Empezarón a descender las escaleras para abandonar el edificio cuando uno de los chicos profirio un grito ahogado, todos empezaron a sentir pánico cuando por una ventana que daba al patio observaron una luz que señalaba una zona del patio.
Esto fue demasiado para ellos que huyeron despavoridos de la finca y nunca jamás regresaron.
Encuentros Espectrales

Un grupo de personas atraídas por la famosa leyenda se aproximaron en cierta ocasión al Cortijo con la intención de realizar fotografías y recorrer sus habitaciones, esperando encontrar alguna pista que pudiese demostrar la veracidad de dichas historias.

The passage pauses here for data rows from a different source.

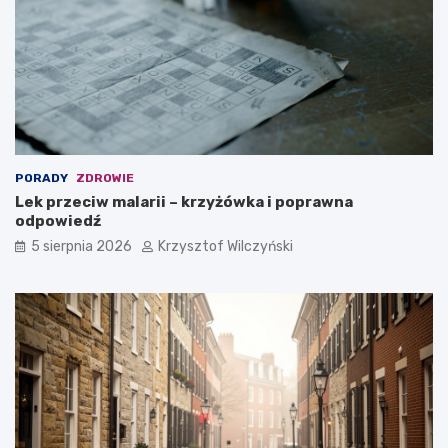
PORADY
ZDROWIE
Lek przeciw malarii – krzyżówka i poprawna
odpowiedź
5 sierpnia 2026
Krzysztof Wilczyński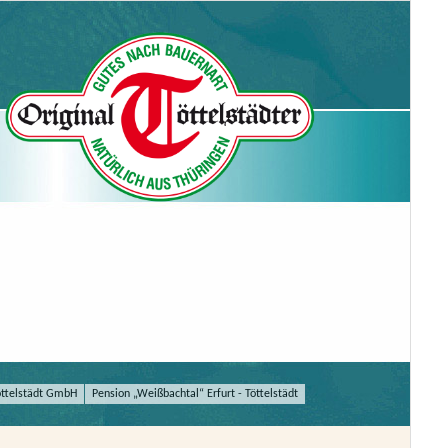
öttelstädt GmbH
Pension „Weißbachtal“ Erfurt - Töttelstädt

Aparcaron cerca de la verja principal, a bastantes metros del edificio, cuando bajaron del coche unos gritos lejanos les dejaron paralizados. Necesitaron unos minutos para volver a la calma y atreverse a adentrarse en el cortijo, pero de repente dos de los presentes escucharon a la vez una voz de mujer que susurrante les decía: "Venid", se quedaron petrificados y observaron como ninguno de los demás presentes parecía inmutarse, como si no lo hubiesen oído. A los pocos minutos una de las esquinas pareció cobrar vida, la tierra que cubría su suelo empezó a elevarse como por el efecto del viento, pero ni una leve brisa corría en ese momento en el cortijo. Todos quedaron extasiados mirando hacía una extraña neblina que parecía formar una forma brillante, breves instantes después la tierra formaba una neblina brillante con la forma de las vestimentas de una mujer. Muertos de miedo todos los presentes emprendieron su huída a toda velocidad, en dirección al coche en el que habían llegado, una de las chicas, la más rezagada sintió como una fuerte mano se aferraba a su cadera con la intención de evitar su huída, por suerte consiguió soltarse y escapó como el resto. Pero esto no queda ahí en su huida uno de los chicos, el que portaba la cámara de video, se giro con intención de grabar la extraña figura, allí no había nada.
Sin embargo al comprobar la grabación observaron algo que ellos no alcanzaron a ver en su pavorosa carrera: En la planta superior en una de las ventanas una escalofriante mano de color blanco y tonos brillantes se movía de un lado a otro del marco del semi-cerrado ventanal.